A pochi giorni dalle interviste, i gruppi di volontari sono stati invitati a rispondere ad una serie di domande di follow-up da parte degli stessi coach, utilizzando lo stesso approccio della prima intervista. A questo punto, i loro cervelli sono stati mappati utilizzando una risonanza magnetica funzionale, che rileva i cambiamenti associati al flusso sanguigno. I risultati hanno dimostrato che i due approcci contrastanti hanno attivato regioni diverse del cervello.
L’approccio dell’attrattore emotivo negativo ha attivato il sistema nervoso simpatico del fight or flight e le regioni del cervello associate agli stati negativi. Fisiologicamente, la frequenza cardiaca e la pressione sanguigna aumentano e una persona è più propensa a prendere decisioni rapide ed istintive, ma a volte scorrette, basate sulle sue scorciatoie mentali.
Il coaching e mentoring dell’attrattore positivo ha invece attivato regioni del cervello associate allo sviluppo di un piano o ad una visione per il futuro.
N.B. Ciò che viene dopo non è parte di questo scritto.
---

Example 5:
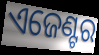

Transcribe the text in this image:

ଏଜେଣ୍ଟରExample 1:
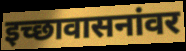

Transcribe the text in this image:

इच्छावासनांवर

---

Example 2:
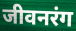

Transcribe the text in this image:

जीवनरंग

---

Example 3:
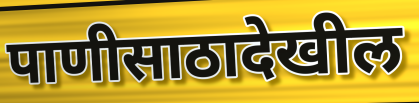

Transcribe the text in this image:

पाणीसाठादेखील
Quando concentriamo la nostra attenzione su temi positivi, i circuiti di ricompensa e le aree del nostro cervello associati a sperimentare gli stati d’animo positivi si attivano. Inoltre, il nostro sistema nervoso parasimpatico diventa più dominante. Quando riduciamo la nostra percezione della minaccia, la nostra mente può ritenere più utile ragionare sulle decisioni da prendere e pensare più in profondità. Diventiamo cognitivamente più flessibili, in grado di pensare alle molteplici possibilità future e di prendere in considerazione nuove idee e come pensano e si sentono altre persone.
Questi schemi di attività sono fondamentali per motivare gli individui, per sorreggere i sentimenti positivi e sono cruciali se stiamo cercando di cambiare il nostro comportamento e lavorare per raggiungere un obiettivo. Secondo il dottor Boyatzis: “avete bisogno di un focus negativo per sopravvivere, ma di uno positivo per prosperare”.
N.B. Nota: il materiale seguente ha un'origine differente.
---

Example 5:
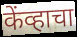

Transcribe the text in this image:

केंव्हाचाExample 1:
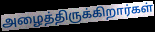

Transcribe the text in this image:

அழைத்திருக்கிறார்கள்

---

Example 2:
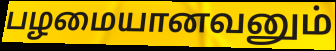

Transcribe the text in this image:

பழமையானவனும்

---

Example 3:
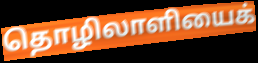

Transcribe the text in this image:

தொழிலாளியைக்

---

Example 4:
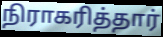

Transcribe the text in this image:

நிராகரித்தார்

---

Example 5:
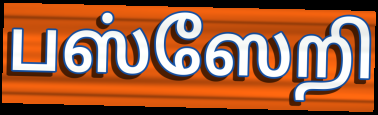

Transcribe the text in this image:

பஸ்ஸேறி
È stato dimostrato che un coaching e mentoring che ci incoraggia ad immaginare una visione positiva del futuro, focalizzando l’attenzione sulle nostre possibilità e sui nostri sogni è in grado di incentivare i cambiamenti comportamentali e aumentare la probabilità che otterremo quello che vogliamo.
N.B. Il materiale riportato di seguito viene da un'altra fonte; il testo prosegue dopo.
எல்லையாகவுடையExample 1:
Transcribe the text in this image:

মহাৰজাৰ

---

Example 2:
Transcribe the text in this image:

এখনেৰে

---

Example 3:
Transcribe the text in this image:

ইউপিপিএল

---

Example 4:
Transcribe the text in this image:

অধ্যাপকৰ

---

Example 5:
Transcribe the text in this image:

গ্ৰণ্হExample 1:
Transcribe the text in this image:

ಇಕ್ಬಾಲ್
Questo non significa che dovremmo ignorare completamente i problemi. Piuttosto, dovremmo considerare ogni nuova sfida come un punto di partenza. Invece di iniziare a stilare l’elenco dei problemi e delle minacce, potremmo fare un passo indietro, sfidare consapevolmente il nostro bias di negatività e fare del nostro nuovo punto di partenza un mezzo per avere un visione del futuro più positiva, caratterizzata da crescita, apprendimento, sviluppo e possibilità. Le prove ci suggeriscono che questo potrebbe essere l’approccio più efficace. A meno che, naturalmente, non stiate guardando negli occhi un leone.